Abstract

Hereditary transthyretin amyloidosis (ATTR) is a rare worldwide autosomal dominant disease caused by the systemic deposition of an amyloidogenic variant of transthyretin (TTR), which is usually derived from a single amino acid substitution in the TTR gene. More than 100 mutations have been described, with V30M being the most prevalent. Each variant has a different involvement, although peripheral neuropathy and cardiomyopathy are the most common. Orthotopic liver transplantation (OLT) was implemented as the inaugural disease-modifying therapy because the liver produces the circulating unstable TTR. In this review, we focus on the results and long-term outcomes of OLT for ATTR after more than 2063 procedures and 23 years of experience. After successful OLT, neuropathy and organ impairment are not usually reversed, and in some cases, the disease progresses. The overall 5-year survival rate is approximately 100% for V30M patients and 59% for non-ATTR V30M patients. Cardiac-related death and septicemia are the main causes of mortality. Lower survival is related to malnutrition, a longer duration of disease, cardiomyopathy, and a later onset (particularly for males).
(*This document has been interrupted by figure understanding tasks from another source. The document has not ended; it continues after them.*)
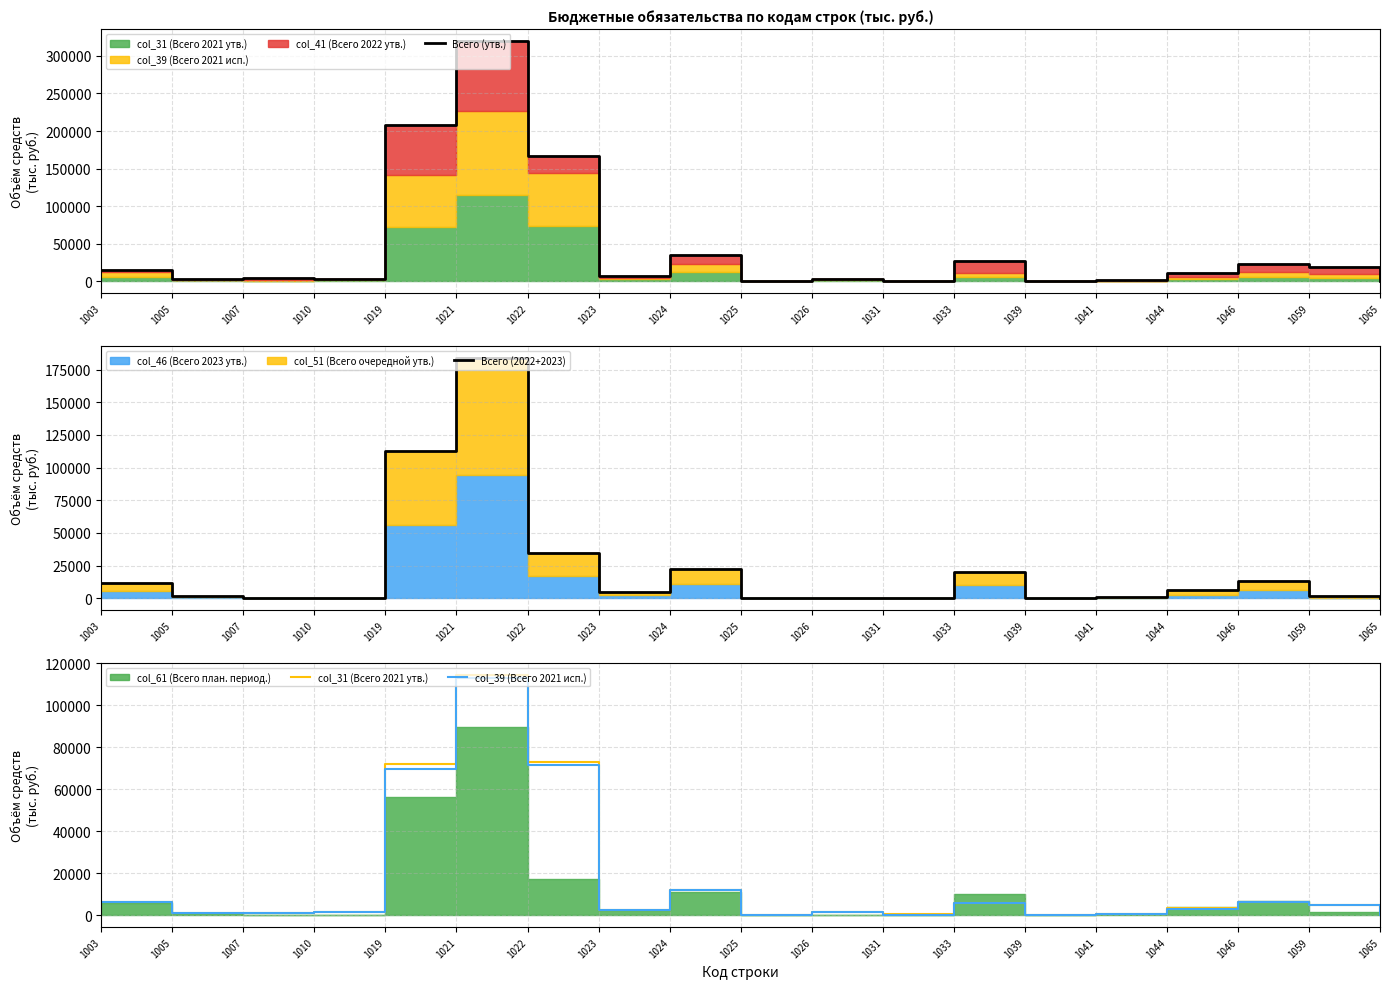

Does the chart display data point markers on the line(s)?

No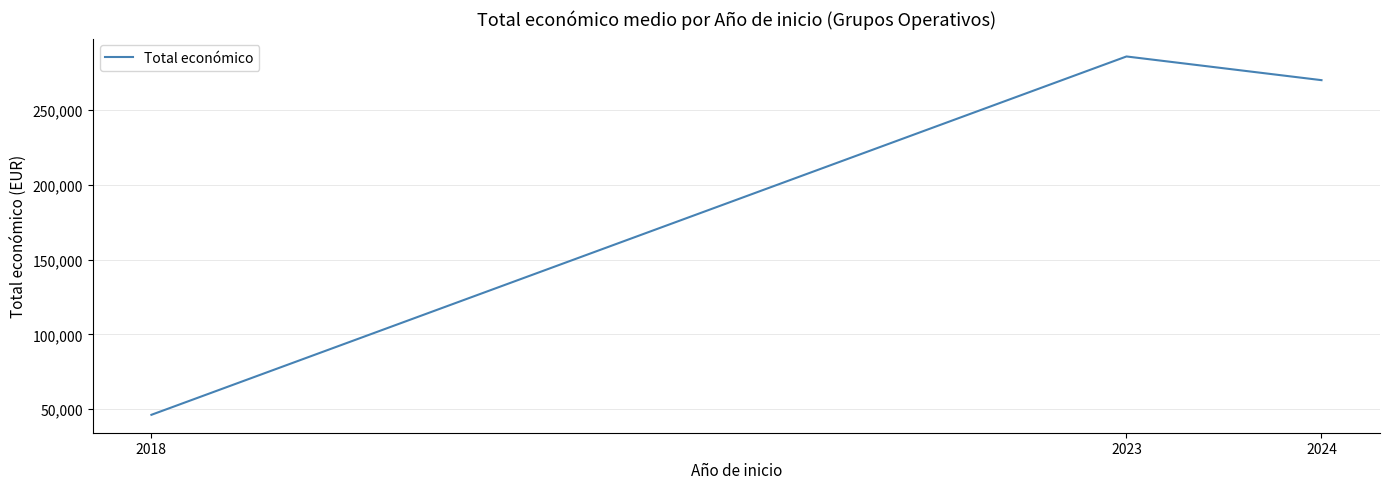

List the labels in order of value, smallest first.

2018, 2024, 2023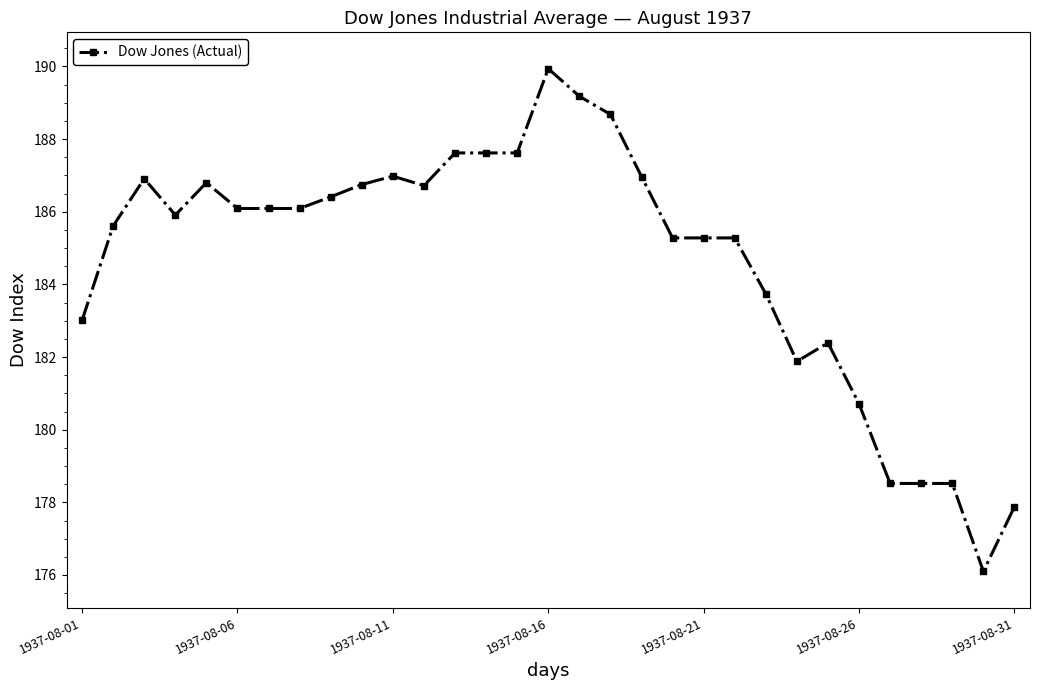

True or false: the data has more than 0 interior local peaks.

True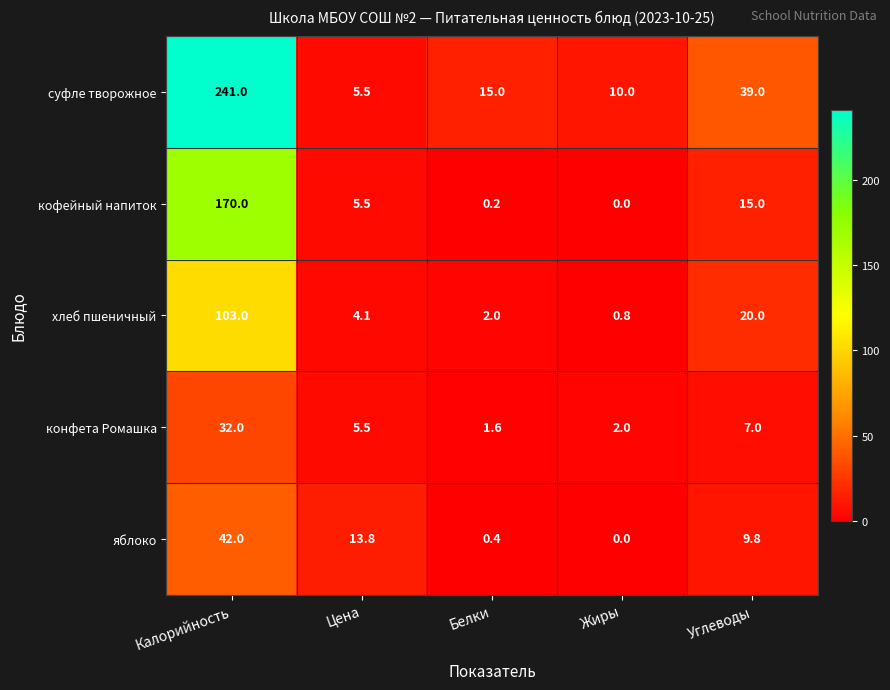

Read the яблоко value at Углеводы.

9.8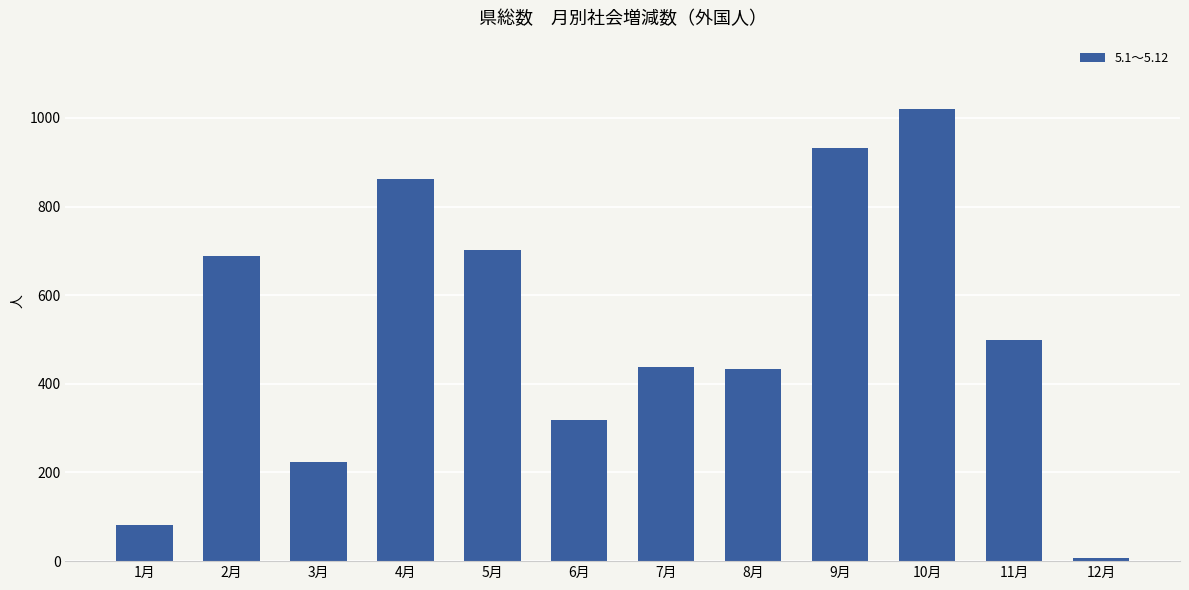

What is the label of the 7th bar from the left?

7月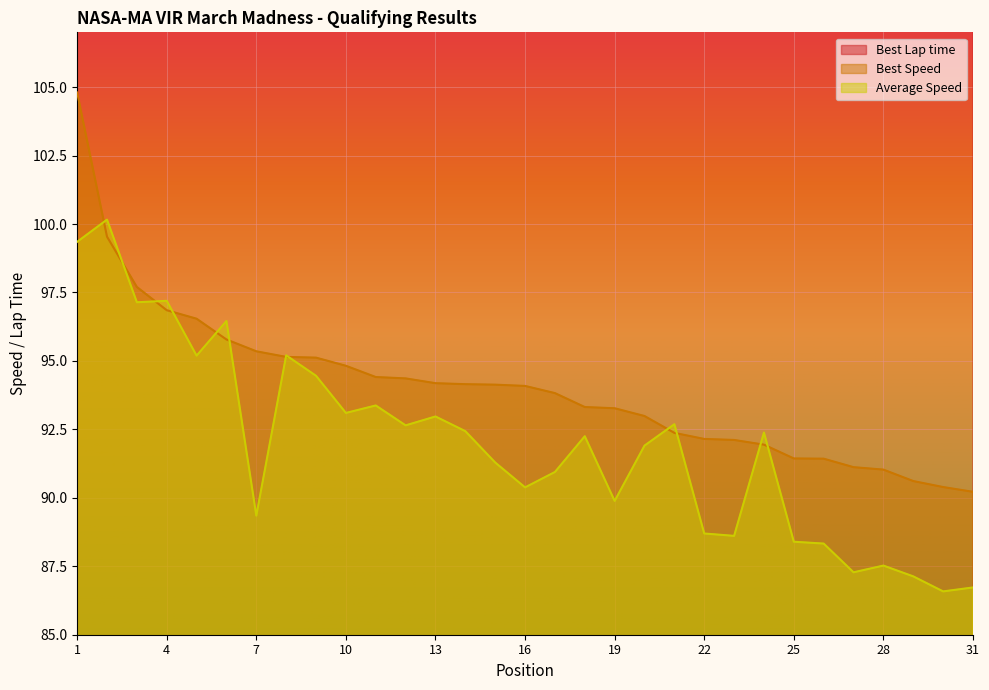

Which series has the largest range (max minus min)?

Best Lap time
Deposits, which are composed of a mixture of truncated and full-length TTR (type A) fibrils, have been associated with posttransplant myocardial dysfunction. A higher incidence of early hepatic artery thrombosis of the graft has also been documented for these patients. Liver-kidney/heart transplantation is an alternative for patients with advanced renal disease or heart failure. The sequential procedure, in which ATTR livers are reused in patients with liver disease, reveals that neuropathy in the recipient may appear as soon as 6 years after OLT, and ATTR deposits may appear even earlier. Long-term results of trials with amyloid protein stabilizers or disrupters, silencing RNA, and antisense oligonucleotides will highlight the value and limitations of liver transplantation.